> Goal of the exercise:
Locate the word "divisions" in the material, then show every line that holds it.

BEGIN

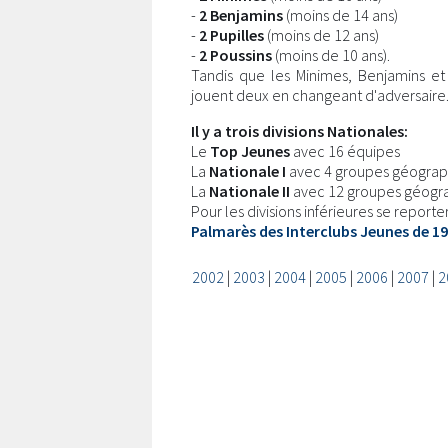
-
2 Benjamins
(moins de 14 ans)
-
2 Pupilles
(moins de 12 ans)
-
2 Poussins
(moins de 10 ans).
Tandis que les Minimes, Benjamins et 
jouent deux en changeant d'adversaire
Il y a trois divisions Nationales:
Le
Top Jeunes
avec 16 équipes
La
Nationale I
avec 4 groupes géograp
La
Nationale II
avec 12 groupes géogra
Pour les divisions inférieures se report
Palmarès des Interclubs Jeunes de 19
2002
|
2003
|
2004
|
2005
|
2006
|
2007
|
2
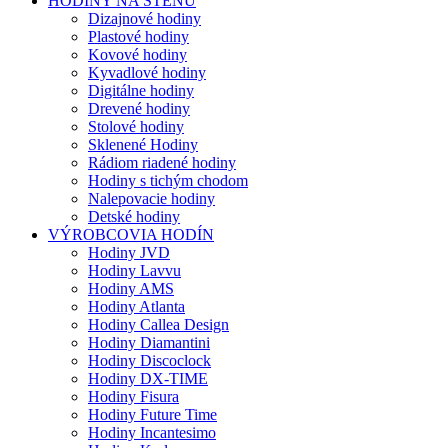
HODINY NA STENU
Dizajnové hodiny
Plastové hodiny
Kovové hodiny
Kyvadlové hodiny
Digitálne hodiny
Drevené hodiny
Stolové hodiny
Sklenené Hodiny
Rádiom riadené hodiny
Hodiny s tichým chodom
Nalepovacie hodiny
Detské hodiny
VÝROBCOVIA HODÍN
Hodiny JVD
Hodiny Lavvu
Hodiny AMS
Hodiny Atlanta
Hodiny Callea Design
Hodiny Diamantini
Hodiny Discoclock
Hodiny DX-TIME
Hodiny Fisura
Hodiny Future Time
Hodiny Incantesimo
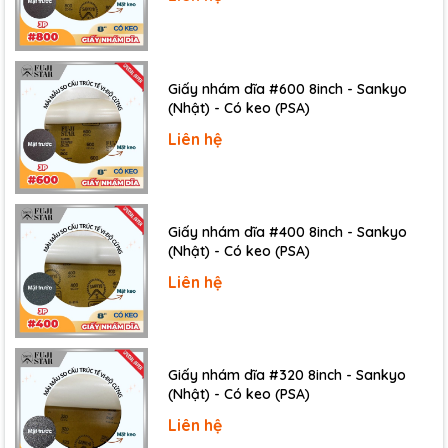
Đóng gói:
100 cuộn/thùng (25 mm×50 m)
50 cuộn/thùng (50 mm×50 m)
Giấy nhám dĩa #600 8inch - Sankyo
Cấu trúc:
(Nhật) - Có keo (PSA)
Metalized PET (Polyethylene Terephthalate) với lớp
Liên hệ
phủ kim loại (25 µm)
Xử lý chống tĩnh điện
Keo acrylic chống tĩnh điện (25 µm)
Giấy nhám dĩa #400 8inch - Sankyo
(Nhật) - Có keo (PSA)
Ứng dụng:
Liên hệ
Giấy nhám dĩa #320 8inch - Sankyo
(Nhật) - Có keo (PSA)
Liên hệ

END
BEGIN

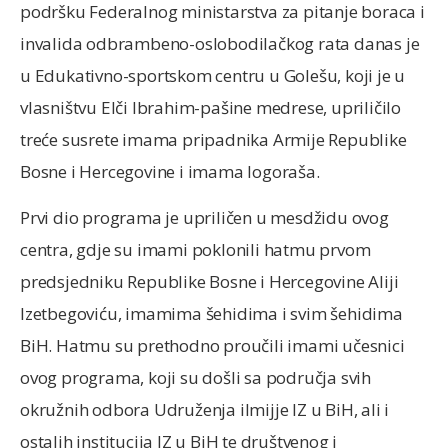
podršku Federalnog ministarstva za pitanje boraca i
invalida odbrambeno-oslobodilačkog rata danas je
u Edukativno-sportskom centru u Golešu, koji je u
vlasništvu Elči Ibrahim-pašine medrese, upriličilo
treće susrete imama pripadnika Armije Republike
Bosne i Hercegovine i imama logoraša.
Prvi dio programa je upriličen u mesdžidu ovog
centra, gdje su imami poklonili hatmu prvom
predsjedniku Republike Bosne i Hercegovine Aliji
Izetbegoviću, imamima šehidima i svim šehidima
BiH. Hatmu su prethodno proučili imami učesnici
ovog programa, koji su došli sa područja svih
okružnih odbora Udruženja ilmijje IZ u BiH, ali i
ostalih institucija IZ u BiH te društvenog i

END

> Response for this exercise:
Il y a trois divisions Nationales:
Pour les divisions inférieures se report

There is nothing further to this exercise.